◆ Instructions for the task: Print the passage from the text about Central Asia and history that starts with "Central Asia is" and goes on through "central axis maybe.", copying it word for word.

Text excerpt Block Start

Central Asia is where history’s at

When you and I in the West were taught history, we were taught that all the important stuff started with the Greeks. Before that we learned about the Fertile Crescent and how urbanization and agriculture started there. Maybe we learned something about ancient Egypt and that some other civilizations existed, but they were foreign and curious and separate. We got a few things from them, like silk and gun powder from China, but these were just one-offs. Then our civilization really came together with Rome and the rest was ‘history’. The action was always centered around the Mediterranean.  That’s the center of the world for us. And if you’re English or Northern European or English speaking then maybe the center is more like London, Paris, Rome- a central axis maybe.

That’s cool, if you’re English speaking then that was probably the only geography that concerned you for a bunch of recent history. That’s not a false historical perspective on its own, but it is, unfortunately, a very limited perspective.

Text excerpt Block End
Dataset Block Start

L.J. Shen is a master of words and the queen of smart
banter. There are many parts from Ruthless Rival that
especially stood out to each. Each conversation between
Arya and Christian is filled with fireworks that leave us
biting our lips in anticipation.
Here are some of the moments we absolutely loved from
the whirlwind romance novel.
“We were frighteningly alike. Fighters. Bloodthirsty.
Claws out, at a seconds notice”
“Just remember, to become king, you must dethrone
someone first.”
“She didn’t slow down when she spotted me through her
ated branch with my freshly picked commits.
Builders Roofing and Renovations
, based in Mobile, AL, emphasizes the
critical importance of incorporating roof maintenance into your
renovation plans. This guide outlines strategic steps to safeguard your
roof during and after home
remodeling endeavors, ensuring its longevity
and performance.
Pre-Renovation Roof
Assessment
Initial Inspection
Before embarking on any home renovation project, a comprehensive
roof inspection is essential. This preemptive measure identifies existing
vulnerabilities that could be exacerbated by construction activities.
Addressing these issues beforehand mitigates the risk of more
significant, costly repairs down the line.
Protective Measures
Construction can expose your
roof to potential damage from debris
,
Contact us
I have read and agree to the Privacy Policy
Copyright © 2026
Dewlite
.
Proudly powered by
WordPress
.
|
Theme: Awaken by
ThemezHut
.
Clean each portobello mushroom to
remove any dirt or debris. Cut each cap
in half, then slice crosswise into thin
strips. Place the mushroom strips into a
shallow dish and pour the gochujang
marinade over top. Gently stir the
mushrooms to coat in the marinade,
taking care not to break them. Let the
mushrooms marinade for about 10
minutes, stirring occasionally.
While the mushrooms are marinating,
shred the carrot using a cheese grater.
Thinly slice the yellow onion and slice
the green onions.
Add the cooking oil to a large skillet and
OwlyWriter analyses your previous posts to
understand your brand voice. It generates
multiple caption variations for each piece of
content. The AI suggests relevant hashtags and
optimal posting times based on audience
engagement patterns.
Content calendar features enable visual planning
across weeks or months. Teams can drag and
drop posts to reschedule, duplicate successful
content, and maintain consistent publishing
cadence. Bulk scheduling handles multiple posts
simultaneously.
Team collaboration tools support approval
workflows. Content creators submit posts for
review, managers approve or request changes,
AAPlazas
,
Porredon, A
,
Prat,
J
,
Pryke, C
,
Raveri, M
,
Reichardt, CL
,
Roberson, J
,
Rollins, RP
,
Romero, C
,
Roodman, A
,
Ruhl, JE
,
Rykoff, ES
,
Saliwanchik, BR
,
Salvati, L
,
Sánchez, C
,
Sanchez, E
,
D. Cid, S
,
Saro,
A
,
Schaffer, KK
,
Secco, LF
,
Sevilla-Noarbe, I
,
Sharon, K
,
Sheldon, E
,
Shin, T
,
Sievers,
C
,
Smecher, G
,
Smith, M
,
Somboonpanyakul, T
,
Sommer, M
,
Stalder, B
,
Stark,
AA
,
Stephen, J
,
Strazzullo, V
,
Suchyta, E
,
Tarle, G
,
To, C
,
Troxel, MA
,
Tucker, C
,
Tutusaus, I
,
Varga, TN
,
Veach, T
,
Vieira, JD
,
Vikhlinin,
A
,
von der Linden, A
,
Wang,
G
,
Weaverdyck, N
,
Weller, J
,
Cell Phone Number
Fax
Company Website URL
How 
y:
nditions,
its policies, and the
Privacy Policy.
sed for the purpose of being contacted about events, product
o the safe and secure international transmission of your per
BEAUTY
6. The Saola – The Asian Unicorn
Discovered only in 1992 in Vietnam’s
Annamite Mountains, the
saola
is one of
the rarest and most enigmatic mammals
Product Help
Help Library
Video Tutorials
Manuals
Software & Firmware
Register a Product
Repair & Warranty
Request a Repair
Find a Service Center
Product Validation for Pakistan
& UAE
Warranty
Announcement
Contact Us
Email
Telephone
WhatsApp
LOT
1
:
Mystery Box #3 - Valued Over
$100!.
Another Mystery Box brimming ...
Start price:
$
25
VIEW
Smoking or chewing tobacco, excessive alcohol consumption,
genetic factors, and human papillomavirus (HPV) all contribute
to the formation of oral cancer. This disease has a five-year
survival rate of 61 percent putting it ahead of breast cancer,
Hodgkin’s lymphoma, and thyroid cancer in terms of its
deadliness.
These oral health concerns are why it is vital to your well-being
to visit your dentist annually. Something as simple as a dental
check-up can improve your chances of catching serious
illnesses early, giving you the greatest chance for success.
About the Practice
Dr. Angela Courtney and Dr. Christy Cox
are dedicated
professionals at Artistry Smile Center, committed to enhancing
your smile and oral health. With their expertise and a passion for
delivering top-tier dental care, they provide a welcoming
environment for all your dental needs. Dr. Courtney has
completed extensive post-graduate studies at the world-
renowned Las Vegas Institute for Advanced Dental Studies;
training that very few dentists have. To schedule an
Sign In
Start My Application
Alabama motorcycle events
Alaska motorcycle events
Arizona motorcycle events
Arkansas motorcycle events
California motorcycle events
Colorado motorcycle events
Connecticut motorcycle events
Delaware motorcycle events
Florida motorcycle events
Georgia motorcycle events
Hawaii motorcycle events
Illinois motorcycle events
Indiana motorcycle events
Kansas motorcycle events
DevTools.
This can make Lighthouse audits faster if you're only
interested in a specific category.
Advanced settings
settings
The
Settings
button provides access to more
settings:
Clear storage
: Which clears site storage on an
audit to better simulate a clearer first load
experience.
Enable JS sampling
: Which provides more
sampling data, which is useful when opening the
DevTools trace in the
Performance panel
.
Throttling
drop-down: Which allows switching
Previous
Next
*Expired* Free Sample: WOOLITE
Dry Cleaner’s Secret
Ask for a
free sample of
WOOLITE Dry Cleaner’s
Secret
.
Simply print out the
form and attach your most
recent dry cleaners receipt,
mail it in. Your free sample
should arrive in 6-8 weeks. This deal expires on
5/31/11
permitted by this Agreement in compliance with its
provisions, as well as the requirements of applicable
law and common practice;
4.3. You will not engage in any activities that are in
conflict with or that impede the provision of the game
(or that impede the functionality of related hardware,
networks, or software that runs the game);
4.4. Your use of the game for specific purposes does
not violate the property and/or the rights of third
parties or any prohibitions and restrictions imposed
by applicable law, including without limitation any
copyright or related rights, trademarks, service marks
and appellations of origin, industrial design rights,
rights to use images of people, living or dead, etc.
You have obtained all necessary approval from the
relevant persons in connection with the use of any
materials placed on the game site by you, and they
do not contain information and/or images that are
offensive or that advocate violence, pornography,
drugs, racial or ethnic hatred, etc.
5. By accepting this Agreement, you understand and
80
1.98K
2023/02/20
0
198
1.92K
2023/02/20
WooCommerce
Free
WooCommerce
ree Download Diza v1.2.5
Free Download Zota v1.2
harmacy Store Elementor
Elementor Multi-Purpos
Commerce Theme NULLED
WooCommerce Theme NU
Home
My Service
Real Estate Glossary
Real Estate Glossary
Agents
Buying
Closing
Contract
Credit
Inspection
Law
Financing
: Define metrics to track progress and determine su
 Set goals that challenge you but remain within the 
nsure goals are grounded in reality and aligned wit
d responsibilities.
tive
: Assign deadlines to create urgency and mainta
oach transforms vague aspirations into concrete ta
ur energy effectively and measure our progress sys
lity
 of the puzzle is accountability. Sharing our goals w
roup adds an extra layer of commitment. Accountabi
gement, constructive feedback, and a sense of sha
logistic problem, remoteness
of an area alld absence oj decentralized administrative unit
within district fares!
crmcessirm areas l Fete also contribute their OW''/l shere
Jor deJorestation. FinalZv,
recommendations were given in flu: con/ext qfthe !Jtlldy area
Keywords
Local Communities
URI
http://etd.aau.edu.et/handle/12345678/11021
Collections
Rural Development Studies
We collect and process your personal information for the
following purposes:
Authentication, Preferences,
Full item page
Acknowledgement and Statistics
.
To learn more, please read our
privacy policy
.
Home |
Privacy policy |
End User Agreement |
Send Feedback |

Dataset Block End

◆ Expected answer:
Central Asia is where history’s at

When you and I in the West were taught history, we were taught that all the important stuff started with the Greeks. Before that we learned about the Fertile Crescent and how urbanization and agriculture started there. Maybe we learned something about ancient Egypt and that some other civilizations existed, but they were foreign and curious and separate. We got a few things from them, like silk and gun powder from China, but these were just one-offs. Then our civilization really came together with Rome and the rest was ‘history’. The action was always centered around the Mediterranean.  That’s the center of the world for us. And if you’re English or Northern European or English speaking then maybe the center is more like London, Paris, Rome- a central axis maybe.